2016/2017 Seminar Participants

Dr. Neilesh Bose

Neilesh Bose is the Faculty Convenor of the Global South Colloquium at the University of Victoria. A historian of modern South Asia from the eighteenth century to the present, Dr. Bose focuses on nationalism, religion, and decolonization, with a particular focus on colonial India. Additionally, he hold interests in theater, performance studies, popular culture, and diasporas in the modern world.  Publications include Recasting the Region: Language, Culture, and Islam in Colonial Bengal (Oxford, 2014), as well as articles in Modern Asian Studies, The Journal of Colonialism and Colonial History, South Asia Research, and Modern Intellectual History. An abiding interest is the relationships between local histories and global processes and formations in the making of the modern world. Dr. Bose has taught at the University of North Texas in Denton, TX, and St. John’s University in Queens, NY, before joining the University of Victoria in 2015 as Tier II Canada Research Chair in Global and Comparative History.

Marta Bashovski

Marta Bashovski is a PhD candidate in Political Science and Cultural, Social, and Political Thought at the Univeristy of Victoria. Her research brings together the study of global social movements and the politics of knowledge and language, or the politics of classification. Her dissertation, “Determinations of dissent: Protest and the politics of classification,” analyzes the conditions and effects of the framing of mass global protest movements from 2009-2013 (with specific emphasis on anti-austerity protests in southern Europe, the Occupy Wall Street movement, and protests in Brazil, Bulgaria and Turkey during the summer of 2013). Marta takes as significant the commentaries and redescriptions of these events that emerge from academic and media spaces and connects them to a longstanding politics of classifying practices of dissent, specifically in the history of modern European political thought. This approach to thinking about how protests and practices of dissent are described offers a new understanding of how the urge to classify associated with modern forms of knowledge poses conceptual limits to possibilities of dissent.

Joanna Cordeiro

Joanna Cordeiro is a Ph.D. candidate in Political Science and and Cultural, Social, and Political Thought at the University of Victoria. She is interested in the broad theme of the politics of history in the field of international relations, how history shapes our political possibilities, how it is used politically and consequently who is included and excluded from history and international politics. She is particularly interested on the critical limits of historiography and international theory.


Bikrum Gill

Bikrum Gill is a Phd Candidate in the Department of Political Science at York University in Toronto and a Visiting Research Fellow at the Centre for Global Studies at the University of Victoria. He has a wide range of research interests and expertise in a variety of fields, including political economy, political ecology, international relations, development studies, critical race theory, transnational feminisms and postcolonial studies.
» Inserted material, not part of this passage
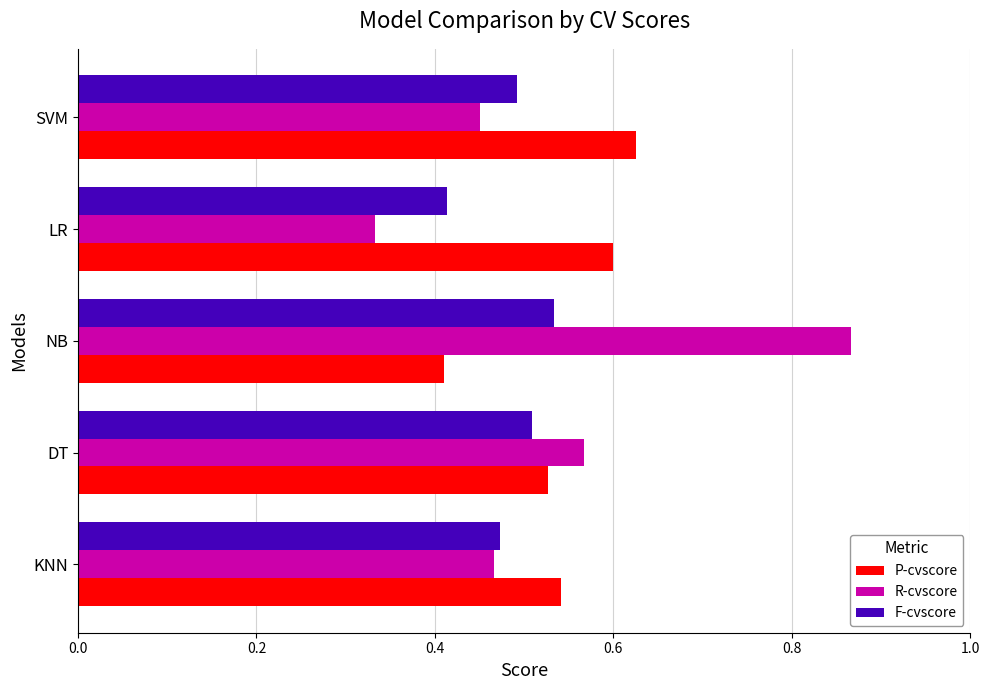

At how many categories does at least one series exceed 0?

5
Applying a critical approach to the study of the global dimensions of ecology, violence, conflict, inequality, migration, and poverty, Bikrum has conducted research within, and across, a variety of regions, including South Asia, East Asia, the Middle East, East Africa, North America and South America. For his PhD dissertation, Bikrum is examining the developmental implications of growing South-South linkages in the fields of agricultural investment and co-operation, with a particular focus on the involvement of the Indian state and capital in the commercialization and industrialization of agriculture in Africa.

Joel Legassie

Joel Legassie is a PhD candidate in the department of history at the University of Victoria. His research explores the colonization of Hokkaido, Japan in the late nineteenth and early twentieth centuries, with a focus on the exchange of information among Japanese, indigenous peoples and Western (primarily English and American) foreigners. Joel also works as a freelance website developer, building and maintaining sites for a variety of clients, primarily in the non-profit and academic worlds.